“All beings who have made their home in this tree, please find other lodgings by Monday,” the letter reads.
The Berkeley Buddhist Monastery in California wrote a letter to a hundred-year-old tree in a backyard neighboring their center that was scheduled to be cut down on November 18, Good News Network reports.
The tree, a Douglas Fir, was in poor health with “gangly” limbs that could unexpectedly fall on passersby. The Reverend of Berkeley Buddhist Monastery, Heng Sue, knew the tree was going to be cut down, and wrote a letter to the tree and its inhabitants notifying of its removal. The letter was shared by Julia Goerlitz on Facebook, who thanked the center for its “respectful notice to the tree.”
The letter reads:
“To the Grand and Nobel Douglas Fir on Grant and Bancroft Streets and to all beings living in this tree: birds, animals, insects, spirits, and others:
We respectfully inform you that due to your poor health and taking into consideration the safety of the community, we will need to remove you on Monday, November 18, 2019. Mindful of your century of life and grateful for the shelter that you have selflessly provided to all, we wish your spirit to move on.

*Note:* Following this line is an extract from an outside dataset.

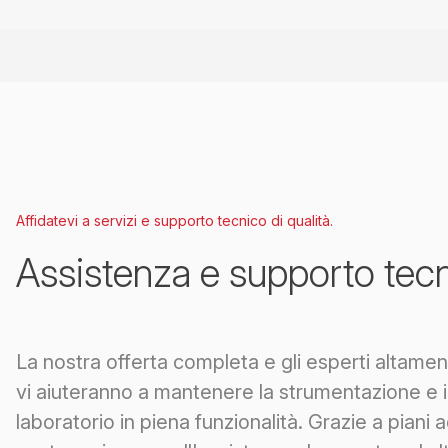
Affidatevi a servizi e supporto tecnico di qualità.
Assistenza e supporto tec
La nostra offerta completa e gli esperti altament
vi aiuteranno a mantenere la strumentazione e i
laboratorio in piena funzionalità. Grazie a piani ad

All beings who have made their home in this tree, please find other lodgings by Monday. We wish you no harm, and we apologize for the inconvenience this will bring to you and your families. We hope that you will find another place to live without difficulty and that you and your descendants will flourish and prosper.”
Rev. Heng Sure also held a private ceremony for the tree the Sunday before it was to be felled, and was joined by about a dozen neighbours.